Le drapeau pirate flotte sur Préverenges! Le 8 février dernier, la périphérie lausannoise a accueilli «Insomni'Hack», la toute première compétition de «hacking éthique» en Suisse. Un événement organisé par SCRT, une société de sécurité informatique.
Qu'est-ce que le hacking éthique? Il s'agit de piratage informatique mais avec une dimension morale: au lieu de supprimer des données ou de détruire un site Web, les hackers dits «éthiques» vont attaquer un site avec l'autorisation de son administrateur, en toute légalité, pour que celui-ci corrige ensuite les pages Web présentant des failles.
Ce premier rendez-vous rassemble donc quelques professionnels de la sécurité informatique, venus tester leurs connaissances, mais aussi quelques particuliers passionnés.
Dix épreuves en six heures La soirée est lancée. Les soixante participants (dont un tiers de Français) ont six heures pour réussir dix épreuves recouvrant toutes les grandes spécialités du piratage. Un vrai challenge sportif!
Parmi les spécialités abordées: la récupération d'un mot de passe, l'analyse du code source d'un programme, la connexion à un réseau wi-fi sans les codes d'accès ou encore la recherche de preuves et d'informations cachées dans un programme informatique.
Inspiré de cas réels «Tout ce qui est proposé s'inspire de cas réels», explique Paul Such, directeur de SCRT. Et, comme dans la réalité, tous les coups sont permis. Y compris de tenter de pirater les ordinateurs des organisateurs!
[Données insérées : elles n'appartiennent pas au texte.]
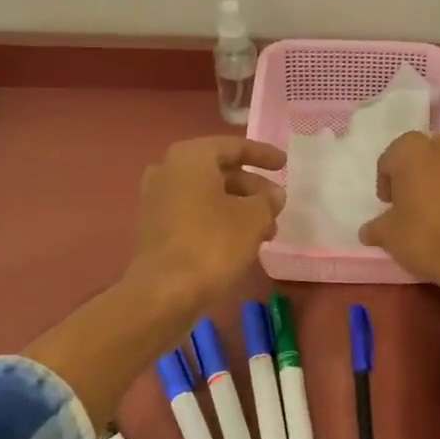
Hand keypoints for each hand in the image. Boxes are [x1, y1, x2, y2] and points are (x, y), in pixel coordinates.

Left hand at [128, 136, 287, 318]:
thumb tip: (273, 195)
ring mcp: (157, 201)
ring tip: (268, 230)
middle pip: (219, 171)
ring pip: (208, 196)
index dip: (262, 154)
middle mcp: (168, 171)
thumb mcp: (254, 217)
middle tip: (277, 203)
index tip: (283, 163)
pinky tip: (242, 241)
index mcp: (190, 157)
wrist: (164, 292)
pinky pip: (195, 214)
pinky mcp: (156, 229)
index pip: (233, 146)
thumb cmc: (212, 243)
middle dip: (252, 187)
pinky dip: (219, 221)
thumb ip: (267, 200)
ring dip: (239, 207)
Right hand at [358, 133, 439, 338]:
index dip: (387, 184)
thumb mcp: (391, 238)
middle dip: (416, 173)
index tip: (391, 207)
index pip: (389, 161)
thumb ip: (376, 228)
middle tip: (416, 203)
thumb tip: (368, 230)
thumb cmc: (429, 240)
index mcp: (409, 152)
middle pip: (421, 153)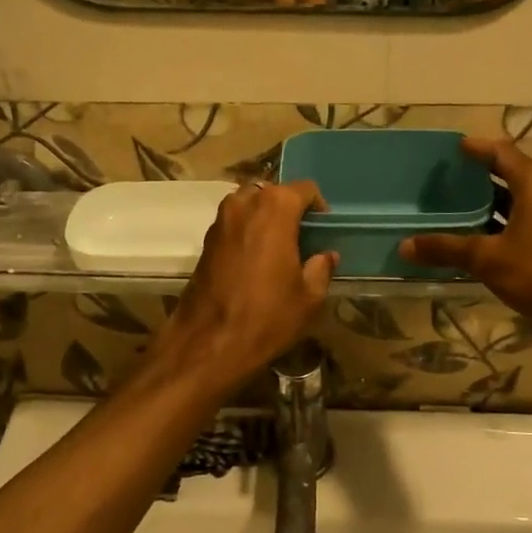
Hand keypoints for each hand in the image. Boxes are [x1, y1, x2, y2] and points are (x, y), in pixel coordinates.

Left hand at [157, 181, 336, 392]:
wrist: (209, 342)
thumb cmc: (267, 316)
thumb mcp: (308, 297)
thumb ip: (321, 269)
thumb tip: (326, 256)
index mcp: (274, 208)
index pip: (303, 189)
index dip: (318, 206)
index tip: (323, 229)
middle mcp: (244, 203)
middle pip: (273, 193)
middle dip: (289, 209)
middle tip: (302, 237)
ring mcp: (220, 220)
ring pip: (249, 205)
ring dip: (265, 218)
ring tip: (279, 248)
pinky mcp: (205, 240)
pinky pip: (233, 224)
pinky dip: (247, 232)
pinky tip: (257, 261)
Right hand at [399, 138, 531, 334]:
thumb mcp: (487, 259)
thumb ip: (446, 248)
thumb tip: (404, 245)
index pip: (502, 152)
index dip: (477, 148)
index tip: (454, 148)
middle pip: (511, 171)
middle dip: (481, 172)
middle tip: (450, 175)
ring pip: (519, 196)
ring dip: (491, 198)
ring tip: (458, 202)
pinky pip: (525, 216)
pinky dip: (502, 218)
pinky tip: (479, 233)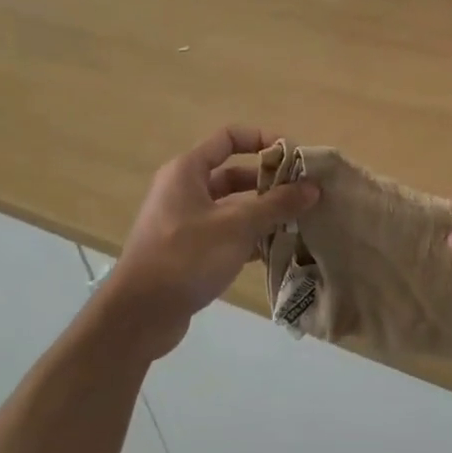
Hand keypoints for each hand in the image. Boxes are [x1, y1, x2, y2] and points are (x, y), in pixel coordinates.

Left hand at [106, 126, 317, 355]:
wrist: (139, 314)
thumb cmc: (186, 257)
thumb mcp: (236, 227)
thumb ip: (276, 205)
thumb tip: (312, 187)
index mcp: (187, 171)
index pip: (229, 138)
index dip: (262, 139)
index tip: (295, 156)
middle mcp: (183, 190)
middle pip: (234, 174)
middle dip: (270, 182)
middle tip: (305, 195)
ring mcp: (184, 222)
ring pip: (232, 207)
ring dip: (263, 213)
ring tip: (299, 222)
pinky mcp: (188, 251)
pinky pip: (226, 234)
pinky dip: (250, 238)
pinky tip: (278, 250)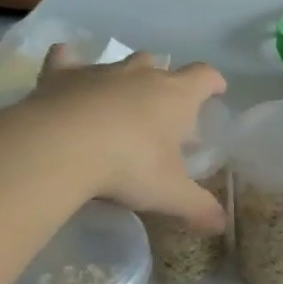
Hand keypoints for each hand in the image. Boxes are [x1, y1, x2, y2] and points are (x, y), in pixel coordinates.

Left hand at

Mieux vaut toutefois ne pas se faire prendre: «Votre score redescendra à l'âge de pierre et vous prendrez la porte», prévient Paul Such, le directeur de SCRT et arbitre en chef de la compétition.
Candidats pas tous égaux A ce petit jeu, tous les candidats ne s'avèrent pas égaux. Dans un coin de la pièce, trois salariés d'une société de sécurité informatique de Zurich donnent l'impression d'une promenade de santé!
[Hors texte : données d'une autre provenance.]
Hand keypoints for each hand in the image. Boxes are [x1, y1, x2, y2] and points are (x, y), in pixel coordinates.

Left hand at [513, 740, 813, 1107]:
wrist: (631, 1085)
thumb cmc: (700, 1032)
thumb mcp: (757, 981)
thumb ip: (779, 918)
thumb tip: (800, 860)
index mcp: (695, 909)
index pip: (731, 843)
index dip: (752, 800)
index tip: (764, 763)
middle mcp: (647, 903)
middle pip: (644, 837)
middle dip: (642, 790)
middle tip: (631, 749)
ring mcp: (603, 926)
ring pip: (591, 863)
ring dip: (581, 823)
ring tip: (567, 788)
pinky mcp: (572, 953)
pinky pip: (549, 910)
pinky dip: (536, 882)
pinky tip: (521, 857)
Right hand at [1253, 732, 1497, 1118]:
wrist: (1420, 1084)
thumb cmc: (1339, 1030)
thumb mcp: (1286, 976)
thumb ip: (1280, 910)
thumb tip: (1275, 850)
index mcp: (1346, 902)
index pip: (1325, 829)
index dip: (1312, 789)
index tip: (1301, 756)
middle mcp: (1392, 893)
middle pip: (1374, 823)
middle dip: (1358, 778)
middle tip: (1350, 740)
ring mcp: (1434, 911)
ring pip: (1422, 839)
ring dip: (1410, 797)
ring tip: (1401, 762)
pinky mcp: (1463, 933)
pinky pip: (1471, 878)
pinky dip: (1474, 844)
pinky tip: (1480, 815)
Le premier exercice, la récupération d'un mot de passé, a été balayé en à peine une petite minute. Et les exercices suivants ne semblent guère plus effrayer l'équipe.
Spécialement venus de Paris, Thomas, Pascal et Rémy, tous les trois en école d'ingénieur, progressent tranquillement. «La clé est de comprendre comment un site est conçu», confie Thomas.
Quelques outils spéciaux sont également très pratiques! Thomas n'est pas venu les mains vides: son ordinateur portable fourmille de logiciels pour analyser un site, peaufiner une attaque ou décrypter un logiciel...
Non loin de là, Sébastien Andrivet, qui dirige sa propre société de sécurité informatique à Genève, s'attaque à l'épreuve de «reverse engineering». «C'est un exercice fidèle à la réalité, explique-t-il. Lorsque nous sommes confrontés à un virus, nous devons le décrypter et savoir quels sont ses actions et les dégâts provoqués sur les ordinateurs infectés, si le virus récupère des données ou s'il efface des choses.»
Reste que tous les participants ne sont pas des experts en hacking. Après trois heures de sueur, François Deppierraz, 25 ans, doit bien en convenir: «Les choses se présentent mal!», plaisante-t-il.
Cet ingénieur informatique à Lausanne est surtout venu pour apprendre. «D'habitude, je suis de l'autre côté de la barrière, du côté des administrateurs de serveurs, raconte-t-il, et c'est vrai que j'ai déjà connu pas mal de cas de tentatives de piratage. Du coup, je m'intéresse au sujet.»
Le bras dans le plâtre, Vincent, 19 ans, est venu avec ses camarades d'école d'ingénieur en observateur. «C'est notre professeur qui nous a dit de venir et nous sommes donc là pour voir», lance-t-il. Mais même à cinq devant l'écran, les hackers en herbe n'avancent pas...
Heureusement que, comme aux Jeux olympiques, le principal dans le hacking éthique est encore de participer!
Information trouvée sur "http://www.lematin.ch/pages/home/multimedia/hightech/multimedia_hightech__1?contenu=384318"
Je trouve intéressant, même si ce n'est pas forcément une grande nouveauté, de voir que les concours de hackers peuvent etre utile, et de même améliorer leurs images
1 comment:
Salut,
__Je crois qu'avec le temps les hackers construiront un camp fort que certaines entreprises sont obligées de négocier avec, pour éviter des pertes énormes qui peuvent existées.
mais une fois qu'on négocie avec les pirates est-ce qu'on leurs offert une statue légale ou non????